Our Early Intervention Services, supported by a new $4.2 million grant, now reach 1,400 families each month.

Advocacy and Vision

As we grow internally, we’re also raising our external voice.

This year, YCS will reach nearly 70 million households – our Special Education Schools are being highlighted in a national public television segment in collaboration with Empowered with Meg Ryan, and we’ve also launched a statewide commercial to recruit foster families for our Treatment Homes progam.

Visibility isn’t vanity — it’s advocacy. It’s how we attract talent, influence policy, and expand access for those who need us most.

We’re no longer just responding to systems — we’re helping shape them.

This work is not for the faint of heart — and my leadership team can attest to that. We joke about how painstaking some of our meetings can be, but when we see the impact, it makes every late night and every hard conversation worth it.

As a social worker first, I’m deeply passionate about the processes that lead to meaningful outcomes. Through honest dialogue and solution-focused thinking, YCS has earned growing respect at the state level. We’ve challenged the status quo — examining staffing standards, regulations, and realities — and fiercely advocated for our workforce and those they serve.
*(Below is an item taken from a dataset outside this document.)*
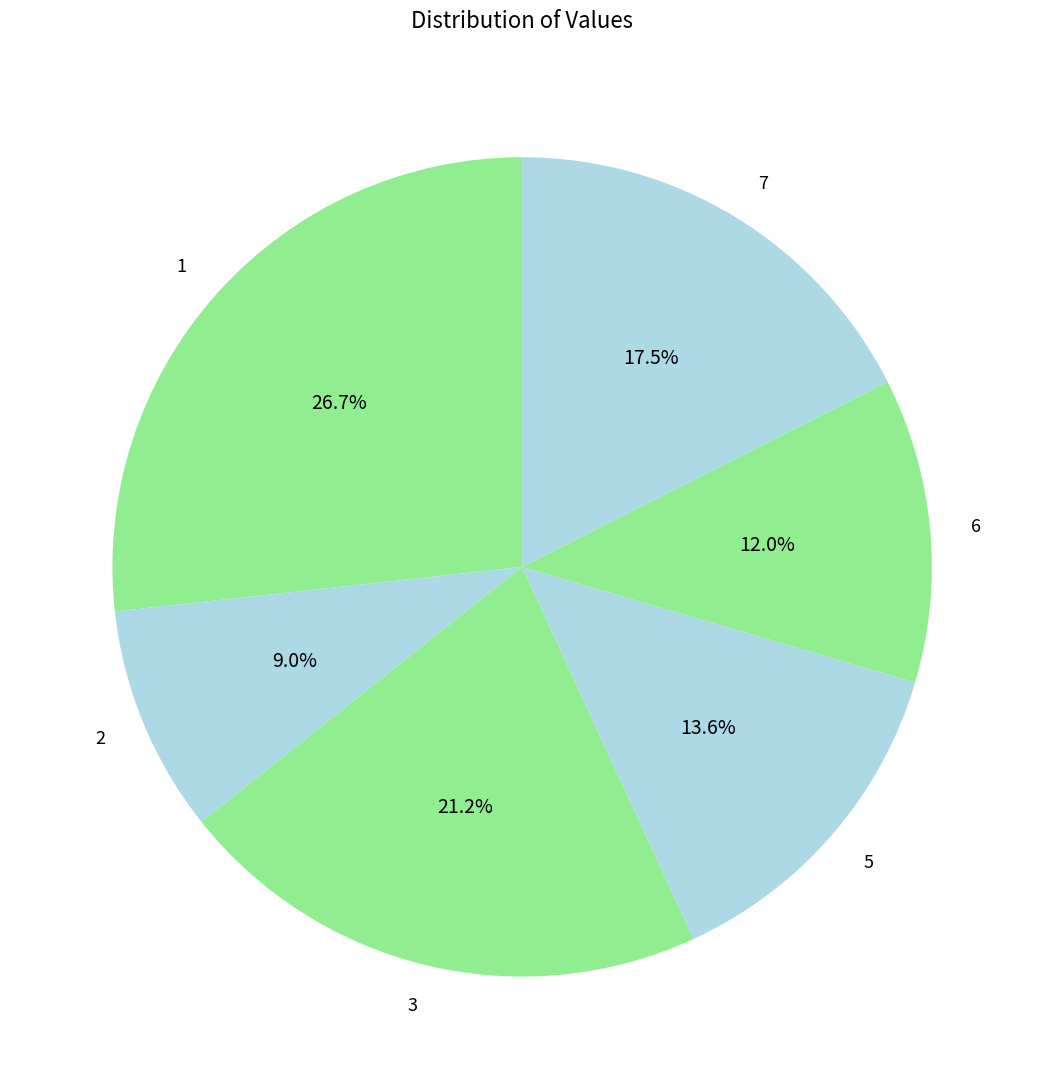

Is there any slice that represents more than half of the pie?

No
And over the past few months, our team has made a herculean effort to transition seven new NJ Mentor homes. That is no small feat. It’s because of the service, commitment, and heart of the people in this room that the State of New Jersey said to me, “YCS has transformed.”

And they’re right. We have — together.

Closing: The Butterfly Moment

We have faced challenges — staffing shortages, regulatory pressures, audits galore, growing demand — and yet, through it all, we have not wavered in our purpose. We haven’t just endured; we’ve evolved. We’ve built something rare — a culture that listens, learns, and leads with compassion.

As I reflect on where we’ve been and where we’re going, I’m drawn to the butterfly on the annual report. Transformation isn’t instant. In the cocoon, so much pressure that it can feel like confinement… But, something extraordinary is taking shape: quiet work, invisible progress, preparation for flight.

That has been YCS this past year — transforming, aligning, preparing.

And now, we are ready to soar. Stronger, steadier, and more united than ever.

To our Board — thank you for your faith.

To our leaders — thank you for your courage.

And to every member of our YCS family — thank you for giving this organization its wings.

Together, we’re writing the next chapter of YCS — a story not just of care, but of metamorphosis.